THE New York Negro Ballet Company created a stir in September 1957 when it arrived in Glasgow for a week-long run at the King’s Theatre.

“First time in Britain,” ran the wording on the advertisement in the entertainments guide in the Evening Times. “America’s Most Novel and Exotic Company.”

The paper’s critic, R.E.A., was among those present on the first night. “It is different,” began the review, “not only as American entertainment, but as ballet.

“The choreographic art the company has devised is something that seems to owe as much to the African ancestry of the dancers as to the European ballet tradition they have assimilated, and, while the coalescence may not be complete, the result is something vital.”

In Harlot’s House, based on Oscar Wilde’s poem, and Raisin’ Cane, R.E.A. added, the choreographers “are so well-served by this agile, flashing-limbed miming company that the stories unfold themselves as clearly as they would by the spoken word”.

On the other hand, the Glasgow Herald’s critic, J.D., took the view that the company had been none too well served by its choreographers.

“The dancers themselves have talent ... but the material they have been provided with falls short of the ideal. Much of it was confusing in its jumble of styles, and sometimes it seemed to be filling in so many bars of music without any real objective in view.”

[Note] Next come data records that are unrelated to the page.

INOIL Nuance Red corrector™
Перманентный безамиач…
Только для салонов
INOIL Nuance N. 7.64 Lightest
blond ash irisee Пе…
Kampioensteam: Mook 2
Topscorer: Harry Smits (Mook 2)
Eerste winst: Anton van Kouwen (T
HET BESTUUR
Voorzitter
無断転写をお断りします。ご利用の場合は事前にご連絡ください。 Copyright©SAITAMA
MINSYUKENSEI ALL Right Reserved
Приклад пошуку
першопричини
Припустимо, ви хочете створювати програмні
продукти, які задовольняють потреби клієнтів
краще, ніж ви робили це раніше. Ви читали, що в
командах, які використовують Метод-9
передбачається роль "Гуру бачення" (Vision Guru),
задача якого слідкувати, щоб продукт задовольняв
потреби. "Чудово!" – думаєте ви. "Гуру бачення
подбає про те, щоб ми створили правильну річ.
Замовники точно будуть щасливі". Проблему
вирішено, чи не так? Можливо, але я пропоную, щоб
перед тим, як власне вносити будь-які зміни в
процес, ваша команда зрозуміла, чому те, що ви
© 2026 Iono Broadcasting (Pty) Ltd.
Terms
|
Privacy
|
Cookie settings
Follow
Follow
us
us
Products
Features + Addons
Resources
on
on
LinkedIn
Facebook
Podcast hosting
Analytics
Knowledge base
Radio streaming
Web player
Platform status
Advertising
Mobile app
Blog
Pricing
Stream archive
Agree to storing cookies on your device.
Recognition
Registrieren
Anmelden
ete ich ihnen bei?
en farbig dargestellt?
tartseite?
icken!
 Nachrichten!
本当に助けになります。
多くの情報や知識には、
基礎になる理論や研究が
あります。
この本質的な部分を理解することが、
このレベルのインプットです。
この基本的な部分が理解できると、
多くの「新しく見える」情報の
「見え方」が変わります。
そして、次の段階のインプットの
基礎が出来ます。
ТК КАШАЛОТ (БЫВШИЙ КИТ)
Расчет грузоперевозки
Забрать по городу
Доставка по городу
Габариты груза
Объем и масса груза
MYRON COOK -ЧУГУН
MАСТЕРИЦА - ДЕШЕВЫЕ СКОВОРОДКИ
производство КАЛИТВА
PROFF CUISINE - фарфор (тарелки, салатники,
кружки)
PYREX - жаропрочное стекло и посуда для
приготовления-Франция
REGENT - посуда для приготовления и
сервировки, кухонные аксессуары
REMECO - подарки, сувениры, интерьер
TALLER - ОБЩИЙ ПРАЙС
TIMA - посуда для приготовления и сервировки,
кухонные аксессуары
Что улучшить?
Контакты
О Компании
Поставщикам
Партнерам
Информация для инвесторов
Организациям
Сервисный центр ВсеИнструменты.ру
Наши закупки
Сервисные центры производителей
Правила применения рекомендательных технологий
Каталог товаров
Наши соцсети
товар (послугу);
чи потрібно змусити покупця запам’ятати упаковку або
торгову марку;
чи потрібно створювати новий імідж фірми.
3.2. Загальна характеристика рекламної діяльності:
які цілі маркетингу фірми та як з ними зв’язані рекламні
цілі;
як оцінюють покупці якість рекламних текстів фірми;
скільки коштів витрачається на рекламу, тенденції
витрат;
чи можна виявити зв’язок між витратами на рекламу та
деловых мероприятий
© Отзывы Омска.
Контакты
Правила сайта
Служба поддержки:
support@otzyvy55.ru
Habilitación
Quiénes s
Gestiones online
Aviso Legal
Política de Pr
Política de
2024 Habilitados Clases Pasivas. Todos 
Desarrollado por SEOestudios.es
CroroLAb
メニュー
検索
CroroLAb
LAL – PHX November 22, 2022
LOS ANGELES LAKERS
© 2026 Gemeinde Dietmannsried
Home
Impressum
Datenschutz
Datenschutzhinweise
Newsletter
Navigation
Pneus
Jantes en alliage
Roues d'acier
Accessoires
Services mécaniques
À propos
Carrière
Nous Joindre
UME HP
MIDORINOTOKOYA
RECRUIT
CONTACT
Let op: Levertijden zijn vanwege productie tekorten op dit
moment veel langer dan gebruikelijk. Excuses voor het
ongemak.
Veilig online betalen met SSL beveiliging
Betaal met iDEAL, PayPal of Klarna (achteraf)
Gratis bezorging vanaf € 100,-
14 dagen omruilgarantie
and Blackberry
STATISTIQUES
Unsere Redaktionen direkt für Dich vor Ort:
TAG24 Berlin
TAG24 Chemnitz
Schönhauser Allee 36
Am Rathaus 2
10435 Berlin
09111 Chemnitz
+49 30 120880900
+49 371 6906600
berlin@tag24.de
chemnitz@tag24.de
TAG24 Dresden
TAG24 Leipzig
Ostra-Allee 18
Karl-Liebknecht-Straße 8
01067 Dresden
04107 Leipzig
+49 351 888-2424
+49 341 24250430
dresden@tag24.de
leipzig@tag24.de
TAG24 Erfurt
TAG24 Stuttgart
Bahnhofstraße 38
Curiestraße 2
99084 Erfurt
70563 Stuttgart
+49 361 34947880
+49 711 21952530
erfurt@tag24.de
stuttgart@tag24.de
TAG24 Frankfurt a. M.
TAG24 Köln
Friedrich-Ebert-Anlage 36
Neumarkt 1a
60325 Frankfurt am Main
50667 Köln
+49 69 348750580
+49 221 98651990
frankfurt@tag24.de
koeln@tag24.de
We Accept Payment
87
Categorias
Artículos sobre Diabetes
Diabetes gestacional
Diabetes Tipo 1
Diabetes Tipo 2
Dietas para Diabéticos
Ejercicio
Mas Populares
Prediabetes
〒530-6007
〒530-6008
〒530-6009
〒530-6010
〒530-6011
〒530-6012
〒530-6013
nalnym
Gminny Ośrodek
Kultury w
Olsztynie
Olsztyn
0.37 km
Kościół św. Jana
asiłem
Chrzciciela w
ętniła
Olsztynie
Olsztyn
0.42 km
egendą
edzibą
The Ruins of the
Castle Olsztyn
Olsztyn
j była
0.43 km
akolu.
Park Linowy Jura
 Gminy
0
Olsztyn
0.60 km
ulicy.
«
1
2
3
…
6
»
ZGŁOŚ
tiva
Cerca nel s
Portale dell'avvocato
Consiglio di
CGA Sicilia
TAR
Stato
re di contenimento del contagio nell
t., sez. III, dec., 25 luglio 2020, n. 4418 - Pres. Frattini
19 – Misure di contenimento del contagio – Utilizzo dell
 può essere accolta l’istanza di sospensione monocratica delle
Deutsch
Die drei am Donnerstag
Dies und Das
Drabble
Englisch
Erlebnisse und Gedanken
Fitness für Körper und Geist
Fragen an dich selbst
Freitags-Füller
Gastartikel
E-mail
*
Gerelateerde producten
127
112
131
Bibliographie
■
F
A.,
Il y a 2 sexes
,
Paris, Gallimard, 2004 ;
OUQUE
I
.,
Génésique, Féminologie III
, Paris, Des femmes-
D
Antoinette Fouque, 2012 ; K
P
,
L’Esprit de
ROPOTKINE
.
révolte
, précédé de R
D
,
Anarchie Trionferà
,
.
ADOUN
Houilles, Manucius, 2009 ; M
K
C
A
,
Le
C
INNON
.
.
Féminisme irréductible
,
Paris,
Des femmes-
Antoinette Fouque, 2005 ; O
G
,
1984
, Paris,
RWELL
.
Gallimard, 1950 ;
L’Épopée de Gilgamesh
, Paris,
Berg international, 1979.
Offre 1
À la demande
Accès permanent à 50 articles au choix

The company was at its best in the brightly dressed Mardi Gras, “with a sparkling brilliance in their dancing to match the theme” and in Raisin’ Cain, “where they showed a fine aptitude for miming”.

The photograph shows two of the dancers, Elizabeth Thompson and Eugene Sagan, in a scene from Mardi Gras.

An online book search engine, incidentally, has details of a small card signed by 19 members of the company while on tour in Glasgow and London in 1957.

The explanatory text says the company, founded in 1954 with money from New England philanthropists and directed by the visionary dancer Ward Flemyng, was historically significant but short-lived, disbanding shortly after this tour.